Records from a collection:
Content starts
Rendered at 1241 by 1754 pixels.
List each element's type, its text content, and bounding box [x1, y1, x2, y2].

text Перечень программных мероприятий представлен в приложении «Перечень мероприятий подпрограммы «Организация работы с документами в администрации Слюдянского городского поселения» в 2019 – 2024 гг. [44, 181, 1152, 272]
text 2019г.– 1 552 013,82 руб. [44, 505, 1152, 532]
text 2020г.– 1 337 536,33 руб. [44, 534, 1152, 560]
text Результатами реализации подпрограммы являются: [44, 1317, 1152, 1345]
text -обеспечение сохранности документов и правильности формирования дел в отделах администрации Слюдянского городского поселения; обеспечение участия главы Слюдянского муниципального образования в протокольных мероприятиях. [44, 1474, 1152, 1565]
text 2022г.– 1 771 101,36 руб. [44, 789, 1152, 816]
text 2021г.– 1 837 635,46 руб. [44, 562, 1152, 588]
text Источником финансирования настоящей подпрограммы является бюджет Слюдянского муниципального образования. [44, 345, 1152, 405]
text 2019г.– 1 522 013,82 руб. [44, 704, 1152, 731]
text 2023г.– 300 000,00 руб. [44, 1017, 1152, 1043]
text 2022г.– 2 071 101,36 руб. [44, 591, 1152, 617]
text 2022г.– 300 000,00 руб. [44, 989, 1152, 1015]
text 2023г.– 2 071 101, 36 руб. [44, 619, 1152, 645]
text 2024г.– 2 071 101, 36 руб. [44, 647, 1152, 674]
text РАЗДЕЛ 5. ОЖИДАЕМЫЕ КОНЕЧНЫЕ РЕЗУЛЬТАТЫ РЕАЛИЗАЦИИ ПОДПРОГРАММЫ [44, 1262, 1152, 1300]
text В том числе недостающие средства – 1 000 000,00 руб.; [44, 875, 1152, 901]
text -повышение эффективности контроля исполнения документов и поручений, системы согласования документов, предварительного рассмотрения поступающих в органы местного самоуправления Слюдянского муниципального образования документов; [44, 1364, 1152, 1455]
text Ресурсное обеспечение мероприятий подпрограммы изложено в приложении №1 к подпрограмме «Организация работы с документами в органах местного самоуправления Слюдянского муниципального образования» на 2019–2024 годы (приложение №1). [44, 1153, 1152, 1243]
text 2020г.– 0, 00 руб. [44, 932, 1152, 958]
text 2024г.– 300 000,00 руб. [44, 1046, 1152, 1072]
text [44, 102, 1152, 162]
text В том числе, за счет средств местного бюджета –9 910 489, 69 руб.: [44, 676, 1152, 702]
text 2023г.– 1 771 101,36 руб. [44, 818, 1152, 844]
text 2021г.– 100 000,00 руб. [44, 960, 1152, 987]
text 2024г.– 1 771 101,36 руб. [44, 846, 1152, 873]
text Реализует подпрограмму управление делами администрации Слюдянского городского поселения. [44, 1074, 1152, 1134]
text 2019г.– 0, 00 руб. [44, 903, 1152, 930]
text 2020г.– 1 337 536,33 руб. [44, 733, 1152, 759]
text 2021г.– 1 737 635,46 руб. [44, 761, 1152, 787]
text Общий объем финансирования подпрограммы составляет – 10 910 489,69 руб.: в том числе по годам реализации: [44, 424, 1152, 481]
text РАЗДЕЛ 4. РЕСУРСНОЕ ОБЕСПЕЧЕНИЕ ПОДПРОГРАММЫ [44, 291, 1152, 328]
Content ends
Exercise objective: After identifying the lines above that contain "самоуправления", copy each one.

Your solution:
text -повышение эффективности контроля исполнения документов и поручений, системы согласования документов, предварительного рассмотрения поступающих в органы местного самоуправления Слюдянского муниципального образования документов; [44, 1364, 1152, 1455]
text Ресурсное обеспечение мероприятий подпрограммы изложено в приложении №1 к подпрограмме «Организация работы с документами в органах местного самоуправления Слюдянского муниципального образования» на 2019–2024 годы (приложение №1). [44, 1153, 1152, 1243]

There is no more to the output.